Monday, April 11, 2011
"DON'T WORRY WHAT YOU ARE TO SAY"
I hope you are well and at peace.
During the time of lent I have been particularly busy
with parish missions. At Berkeley road in Dublin a
woman came up to me and said "well, you've converted
me!" she went on to tell me she had been to confession
for the first time in 30 years and the following
morning she was so full of joy that she wanted to dance
her way to Church.
Next I went to Milford in Donegal for a week long mission.
It was very uplifting to see the peoples faith with the
Church being packed every night and many people returning
to the Sacraments. There were two secondary schools in
Milford, both of them put the whole school together for
me to speak to all the students, one had 400 and the other
had 700, there was a great openness both from the pupils
After this I travelled to Derry to speak to 250 young people
in Lumen Christi College, It was a joy to be able to speak
to them in the school Chapel and to see my old friend
Stephen Doherty who is the chaplain there.
We returned to Uddingston in Glasgow for a second mission.
I really enjoy these because it takes me out of my safety
zone and often I have no idea what I'm going to say until
I actually start speaking, it encourages me to trust God
because he said "Don't worry what you are to say, because
what you are to say will be given you" and I've noticed
that when I do this, God can and will say something that I
could never have planned and he knows every person there
intimately and what they need to hear.
I always feel God calling me to true freedom in him, not
to be afraid what people think, to truly put him in the
first place in my heart. I think it brings great joy to
God's heart when we are ourselves and real not trying to
impress anyone and it is then that he uses us the most
I also had the great blessing to run two confirmation
retreats for youngsters in Ireland. I found it a breath
of fresh air to spend the day with these kids, in Ireland
they get confirmed at 11 and 12 years old. At that age
they still have that innocence and freedom to be themselves.
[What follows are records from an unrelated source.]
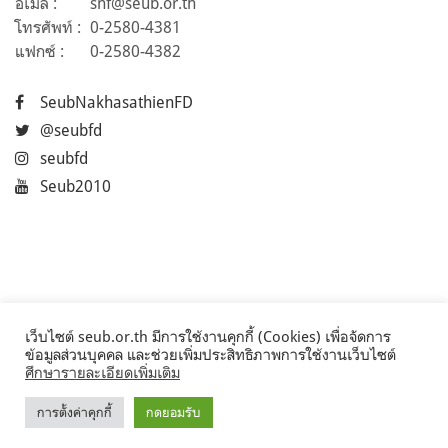
อีเมล :
snf@seub.or.th
โทรศัพท์ :
0-2580-4381
แฟกซ์ :
0-2580-4382
SeubNakhasathienFD
@seubfd
seubfd
Seub2010
เว็บไซต์ seub.or.th มีการใช้งานคุกกี้ (Cookies) เพื่อจัดการ
ข้อมูลส่วนบุคคล และช่วยเพิ่มประสิทธิภาพการใช้งานเว็บไซต์
ศึกษารายละเอียดเพิ่มเติม
การตั้งค่าคุกกี้
กดยอมรับ
©2017 Seub.or.th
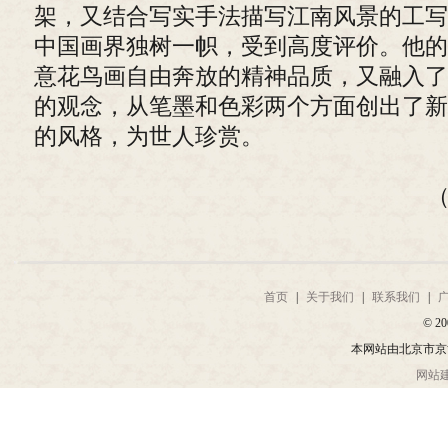
架，又结合写实手法描写江南风景的工写
中国画界独树一帜，受到高度评价。他的
意花鸟画自由奔放的精神品质，又融入了
的观念，从笔墨和色彩两个方面创出了新
的风格，为世人珍赏。
首页
|
关于我们
|
联系我们
|
© 20
本网站由北京市京
网站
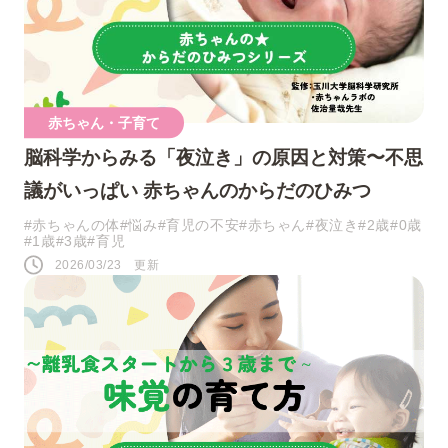
人気のキーワード
赤ちゃん・子育て
脳科学からみる「夜泣き」の原因と対策〜不思
#0歳
#接し方
#悩み
#寝かしつけ
議がいっぱい 赤ちゃんのからだのひみつ
#1歳
#行事・イベント
#赤ちゃん
#赤ちゃんの体
#悩み
#育児の不安
#赤ちゃん
#夜泣き
#2歳
#0歳
#1歳
#3歳
#育児
#育児の不安
#お祝い
#お世話
2026/03/23 更新
#おうち遊び
#コミュニケーション
#パパ
#夜泣き
SNS
このページをシェアする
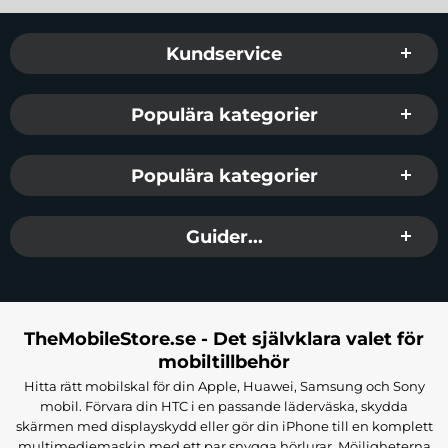
Sidfot Blandad info och länkar
Kundservice
Populära kategorier
Populära kategorier
Guider...
TheMobileStore.se - Det självklara valet för
mobiltillbehör
Hitta rätt mobilskal för din Apple, Huawei, Samsung och Sony
mobil. Förvara din HTC i en passande läderväska, skydda
skärmen med displayskydd eller gör din iPhone till en komplett
multimediemaskin med ett par snygga hörlurar. Möjligheterna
They asked me brilliant questions and were so open to
the Holy Spirit, at the end of the retreats there was a
joyful atmosphere and they all came up and asked for a hug.
As we approach Easter it is good for us to remember that is
why Christ came, to restore lost innocence and to heal our
souls so that we would know peace and joy in our lives once
I also spent 3 days in Cumbria talking in schools. This was
arranged by a lady called Judy who is in the Salvation Army.
I was very impressed by her, all she was interested in was
bringing souls to God and that they would know Gods love for
them. I was speaking in schools with all faiths and
none and I tried not to have any agenda but to speak whatever
I felt God would like to say to them. I thank God that many
of them emailed to say how much it had meant to them. On
the Friday night I did a talk at the Salvation Army hall
and between 100 and 150 turned up including some of the
kids I'd spoken to in the schools.
At that evening I met a man called Jimmy who told me that
in his past he had been a gambler and a big drinker and had
been very unhappy in this lifestyle. One day he had seen a man on
the street crying and he had went and helped the man, this
incident changed his life and he ended up becoming an officer
in the salvation army. I was interested to learn that they
promise not to drink alcohol or to smoke as members of the
Salvation Army. I told him that three members of my community
were pioneers (they take a pledge not to drink and offer that
little sacrifice for those who are addicted to Alcohol).
I think that is a good witness of love for others, but I
personally haven't felt called to it, I still enjoy a glass
of wine and the odd glass of malt whiskey. I think that is
the beauty of our faith that even though we may have slightly
different approaches God uses us all to build his kingdom
if we desire it.
You are in my heart and prayers, please keep me in yours.